BATAMTODAY.COM, Batam - Pemprov Kepri berkomitmen memperkuat perlindungan tenaga kerja dengan tidak hanya berfokus pada aspek keselamatan dan kesehatan kerja (K3), tetapi juga kesehatan mental para pekerja.
Kasus gangguan psikologis yang menimpa sejumlah pekerja mendorong Pemerintah Provinsi Kepulauan Riau (Kepri) memperluas perlindungan ketenagakerjaan. Selain memperkuat penerapan Sistem Manajemen Keselamatan dan Kesehatan Kerja (SMK3), Pemprov Kepri kini menyiapkan program dukungan kesehatan mental bagi tenaga kerja.
Kepala Dinas Tenaga Kerja dan Transmigrasi (Disnakertrans) Kepri, Diki Wijaya, mengatakan kesehatan mental menjadi faktor penting yang memengaruhi produktivitas pekerja sekaligus keberlangsungan dunia usaha.
Menurutnya, pekerja yang sehat secara mental akan mampu bekerja lebih optimal dan memberikan kontribusi positif terhadap pertumbuhan ekonomi daerah. “Pekerja yang sehat secara mental merupakan kunci produktivitas yang tinggi dan kemajuan ekonomi daerah. Karena itu, pemerintah hadir untuk memastikan kesejahteraan psikologis tenaga kerja juga mendapat perhatian,” kata Diki, Kamis (4/6/2026).
Diki menjelaskan, Pemprov Kepri terus mendorong terciptanya lingkungan kerja yang sehat, aman, dan mendukung kesejahteraan pekerja melalui edukasi serta kolaborasi dengan berbagai pihak.
Diki menilai persoalan kesehatan mental di lingkungan kerja tidak boleh dianggap sepele. Tekanan pekerjaan, masalah ekonomi, hingga persoalan pribadi dapat memengaruhi kondisi psikologis pekerja dan berdampak pada kinerja maupun keselamatan kerja.
Karena itu, kata dia, selain memperkuat implementasi SMK3, pemerintah mulai mengkaji berbagai langkah untuk meningkatkan layanan kesehatan mental bagi tenaga kerja di Kepri.
Salah satu opsi yang tengah dibahas adalah kerja sama dengan Ikatan Dokter Indonesia (IDI) Kepulauan Riau guna menghadirkan layanan konsultasi dan pendampingan psikologis bagi pekerja.
"Kami sedang membahas kemungkinan bekerja sama dengan IDI Kepri, termasuk apakah nantinya diperlukan layanan atau klinik khusus untuk membantu pekerja yang mengalami masalah kesehatan mental," ujarnya.

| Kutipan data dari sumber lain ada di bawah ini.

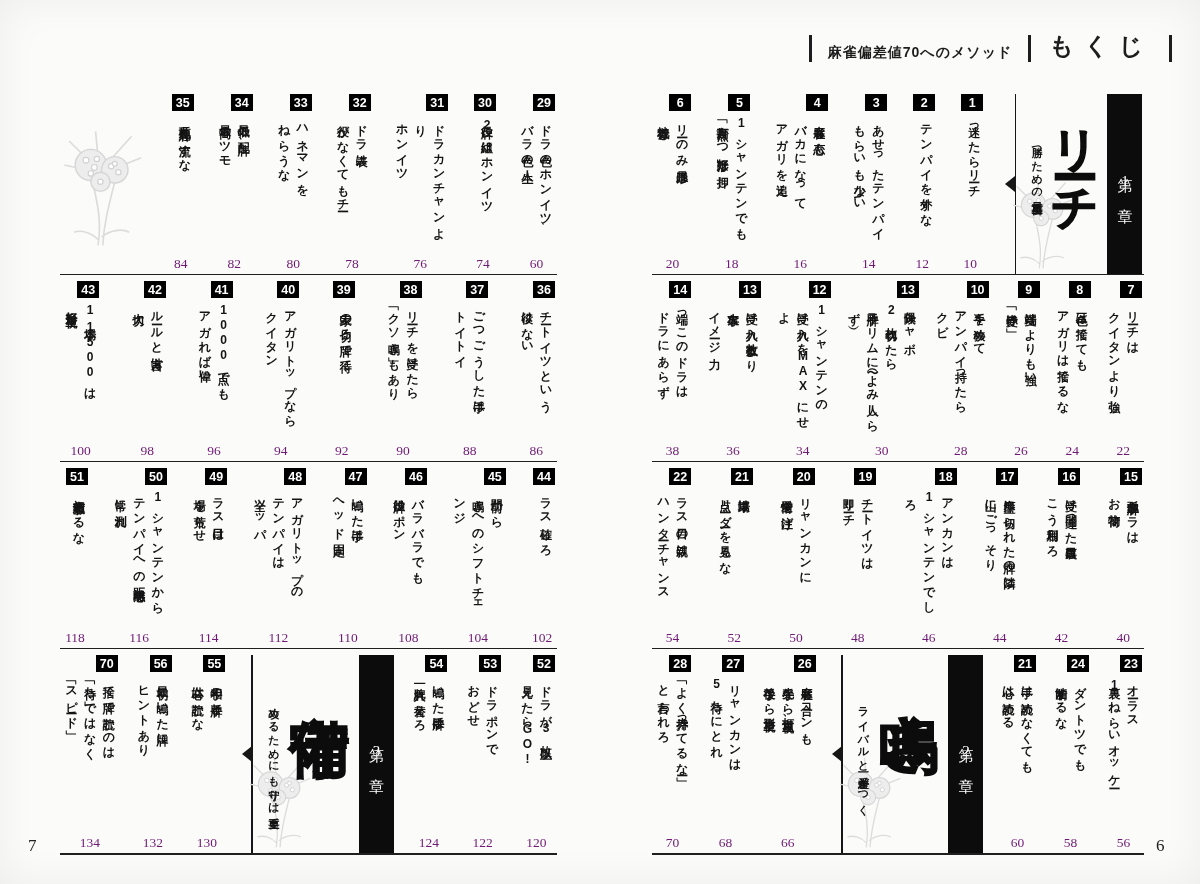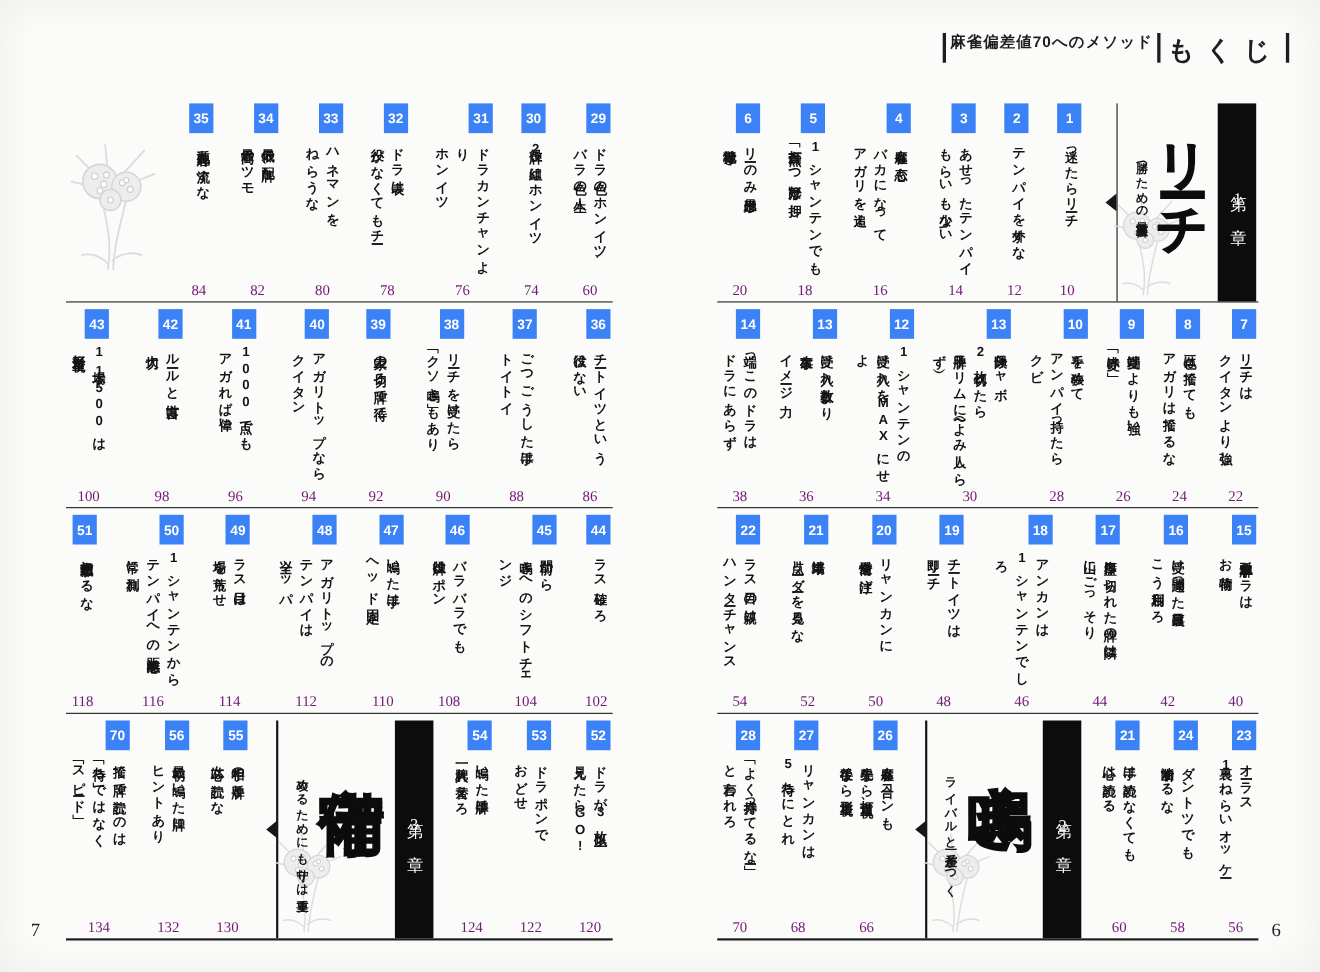--- a/index.html
+++ b/index.html
@@ -4,38 +4,38 @@
 <title>もくじ</title>
 <style>
   html,body{margin:0;padding:0;}
   body{
     width:1200px;height:884px;position:relative;overflow:hidden;
     background:#fbfbfa;color:#1a1a1a;
     font-family:"Liberation Sans","DejaVu Sans",sans-serif;
     box-shadow:inset 0 0 40px rgba(0,0,0,0.06);
   }
   
-  .header{position:absolute;top:30px;right:28px;display:flex;align-items:flex-start;gap:4px;}
+  .header{position:absolute;top:30px;right:28px;display:flex;align-items:flex-end;gap:16px;}
   .hbar{width:3px;height:27px;background:#1d1d1d;}
   .book-title{font-size:14px;font-weight:700;letter-spacing:1px;color:#1d1d1d;}
   .mokuji{font-size:24px;font-weight:800;letter-spacing:10px;color:#1d1d1d;padding-left:2px;}
   
   .page{position:absolute;top:88px;}
   .page-right{left:652px;width:492px;}
   .page-left{left:60px;width:497px;}
   .toc-row{
     display:flex;flex-direction:row-reverse;justify-content:space-between;
     align-items:stretch;height:187px;border-bottom:1.5px solid #1f1f1f;
     padding:6px 2px 0 2px;box-sizing:border-box;position:relative;
   }
   .toc-row:last-child{height:206px;border-bottom-width:2.5px;}
   
   .entry{position:relative;display:flex;flex-direction:column;align-items:flex-end;min-width:26px;}
   .numbox{
-    width:22px;height:27px;background:#3b82f6;color:#fff;
+    width:22px;height:17px;background:#000000;color:#fff;
     font-size:12.5px;font-weight:800;display:flex;align-items:center;justify-content:center;
     margin-bottom:5px;flex:0 0 auto;
   }
   .vtitle{
     writing-mode:vertical-rl;text-orientation:upright;white-space:pre-line;
     font-size:12px;font-weight:800;letter-spacing:1px;line-height:1.55;color:#141414;
     height:calc(100% - 50px);overflow:hidden;
   }
   .pagenum{
     position:absolute;bottom:2px;left:50%;transform:translateX(-50%);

Layanan tersebut diharapkan dapat diakses dengan mudah sehingga pekerja memiliki ruang untuk mendapatkan bantuan saat menghadapi tekanan psikologis.
Diki menegaskan, kesehatan mental yang terjaga akan berdampak langsung terhadap kualitas pekerjaan, produktivitas perusahaan, serta keselamatan di tempat kerja.
"Kalau seseorang mengalami stres berkepanjangan dan kesehatan mentalnya terganggu, tentu hasil kerjanya tidak akan optimal. Karena itu, persoalan ini perlu menjadi perhatian bersama," tegasnya.
Menurut Diki, sejumlah peristiwa yang diduga berkaitan dengan tekanan mental, termasuk kasus pekerja yang mengalami gangguan psikologis hingga melakukan tindakan yang membahayakan diri sendiri, menjadi pengingat pentingnya sistem dukungan kesehatan mental yang lebih kuat.
Untuk itu, Pemprov Kepri berencana menjadikan isu kesehatan mental pekerja sebagai salah satu agenda pembahasan bersama dunia usaha, organisasi profesi, dan instansi terkait guna membangun sistem perlindungan tenaga kerja yang lebih komprehensif. "Kesehatan mental pekerja akan jadi agenda utama kami den dunia usaha," sebut Diki.